↓↓↓

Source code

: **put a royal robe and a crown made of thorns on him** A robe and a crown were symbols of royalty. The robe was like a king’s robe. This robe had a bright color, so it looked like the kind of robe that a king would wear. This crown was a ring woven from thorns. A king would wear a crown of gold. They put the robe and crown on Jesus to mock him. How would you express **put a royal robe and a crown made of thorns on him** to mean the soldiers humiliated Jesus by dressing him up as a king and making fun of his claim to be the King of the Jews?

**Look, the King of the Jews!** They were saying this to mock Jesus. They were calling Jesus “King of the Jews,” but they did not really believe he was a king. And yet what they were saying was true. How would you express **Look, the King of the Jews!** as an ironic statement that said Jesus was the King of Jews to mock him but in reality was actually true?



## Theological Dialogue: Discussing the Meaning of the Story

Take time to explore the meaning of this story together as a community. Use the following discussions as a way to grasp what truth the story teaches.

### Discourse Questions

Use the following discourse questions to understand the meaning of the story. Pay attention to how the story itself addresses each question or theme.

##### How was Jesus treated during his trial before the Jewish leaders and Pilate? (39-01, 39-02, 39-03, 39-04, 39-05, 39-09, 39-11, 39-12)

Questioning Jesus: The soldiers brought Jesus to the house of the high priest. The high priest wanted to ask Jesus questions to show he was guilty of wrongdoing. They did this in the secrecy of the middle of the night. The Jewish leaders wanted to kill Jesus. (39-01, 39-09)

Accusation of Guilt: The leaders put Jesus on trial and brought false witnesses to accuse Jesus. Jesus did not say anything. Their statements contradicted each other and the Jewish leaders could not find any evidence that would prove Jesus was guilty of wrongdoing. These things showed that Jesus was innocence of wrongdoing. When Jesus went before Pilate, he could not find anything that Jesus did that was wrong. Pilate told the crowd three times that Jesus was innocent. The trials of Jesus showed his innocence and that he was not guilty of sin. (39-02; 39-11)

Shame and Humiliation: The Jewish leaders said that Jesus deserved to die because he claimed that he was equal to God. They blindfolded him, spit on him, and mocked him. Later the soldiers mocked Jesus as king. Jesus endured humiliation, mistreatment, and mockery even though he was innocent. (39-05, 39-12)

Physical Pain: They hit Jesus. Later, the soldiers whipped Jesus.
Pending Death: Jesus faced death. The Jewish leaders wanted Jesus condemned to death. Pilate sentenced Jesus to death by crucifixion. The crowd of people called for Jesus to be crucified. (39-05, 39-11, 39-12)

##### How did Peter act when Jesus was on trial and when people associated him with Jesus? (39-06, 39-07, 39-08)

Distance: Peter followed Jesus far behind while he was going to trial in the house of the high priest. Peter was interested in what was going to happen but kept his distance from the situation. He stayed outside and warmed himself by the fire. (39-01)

↑↑↑

▶ Request
Identify each line of the items above that contains the word "Later".

▶ Completed task
Shame and Humiliation: The Jewish leaders said that Jesus deserved to die because he claimed that he was equal to God. They blindfolded him, spit on him, and mocked him. Later the soldiers mocked Jesus as king. Jesus endured humiliation, mistreatment, and mockery even though he was innocent. (39-05, 39-12)
Physical Pain: They hit Jesus. Later, the soldiers whipped Jesus.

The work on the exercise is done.